▶ Text shown:

--- START ---

VAUGHN v. The STATE.

No. A00A1069.

Decided: December 01, 2000

Lynn Wilson, for appellant. Richard G. Milam, District Attorney, Paul E. Hemmann, Assistant District Attorney, for appellee.

Jackie Vaughn appeals his convictions for possession of cocaine with intent to distribute and obstruction of a law enforcement officer.   He challenges the trial court's denials of his motion to suppress and his motion to recuse the trial judge.   We find no error in the trial court's rulings on these issues, and we affirm.

 1. We first address Vaughn's contention that the trial court erroneously denied his motion to suppress.   When reviewing a trial court's decision on a motion to suppress, we construe the evidence most favorably to uphold the findings and judgment of the trial court, and we will not disturb the trial court's findings on disputed facts and credibility unless those findings are clearly erroneous.  Dickson v. State, 241 Ga.App. 575, 527 S.E.2d 246 (1999).   So viewing the evidence presented to the trial court, the record shows that on the night of February 1, 1998, Officers Chris Webster and Brad White of the Lamar County Sheriff's Department patrolled the area of Tenth Street in Barnesville because the sheriff had received complaints about drug activity in the area.   Tenth Street is a short, narrow, heavily traveled, dimly lit, dead-end street.   When the officers turned onto the street, they saw a small car parked in the middle of the street with its lights off.   As the officers drove toward the car, they saw a man walk from an alleyway between two houses and approach the car.   From a distance of approximately 200 yards, they saw the man lean against the car, place his arm on the windowsill, and put his right hand inside the car.   According to Webster, while the patrol car was traveling slowly down the street, the man “looked up and [saw] the patrol car and immediately stood up, turned around and stuck his hand in his pocket and started walking away.”

--- END ---

▶ Saved entries:
--- START ---

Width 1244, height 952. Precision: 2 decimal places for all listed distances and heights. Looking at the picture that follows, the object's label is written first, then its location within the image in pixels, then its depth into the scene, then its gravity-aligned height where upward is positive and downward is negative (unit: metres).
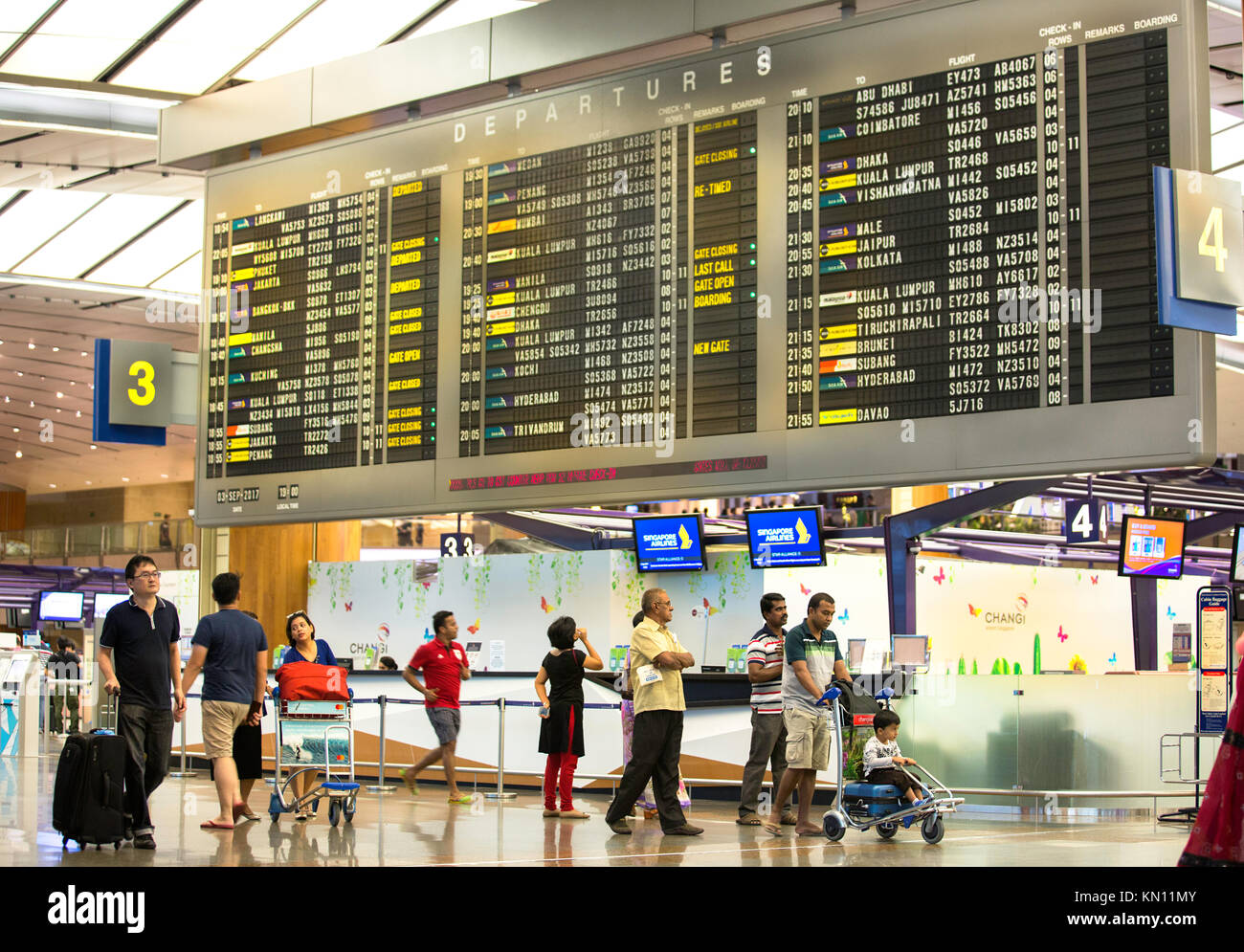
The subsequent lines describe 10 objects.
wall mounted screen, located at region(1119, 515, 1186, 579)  18.67 +0.34
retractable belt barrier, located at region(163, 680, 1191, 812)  12.49 -1.88
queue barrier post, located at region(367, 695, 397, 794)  14.42 -2.24
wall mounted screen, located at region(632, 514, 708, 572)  15.91 +0.30
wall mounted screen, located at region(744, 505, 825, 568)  15.09 +0.35
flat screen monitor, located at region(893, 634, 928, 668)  13.87 -0.75
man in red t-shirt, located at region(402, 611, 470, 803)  12.88 -1.01
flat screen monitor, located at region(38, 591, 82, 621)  30.34 -0.79
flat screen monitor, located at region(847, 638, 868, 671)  15.44 -0.85
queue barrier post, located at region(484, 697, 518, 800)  13.93 -1.79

--- END ---

▶ Problem to solve:
In the Vaughn v. State opinion, from about how far away did the officers watch the man lean against the parked car? This material isn't needed.

▶ Response to the task:
Approximately 200 yards.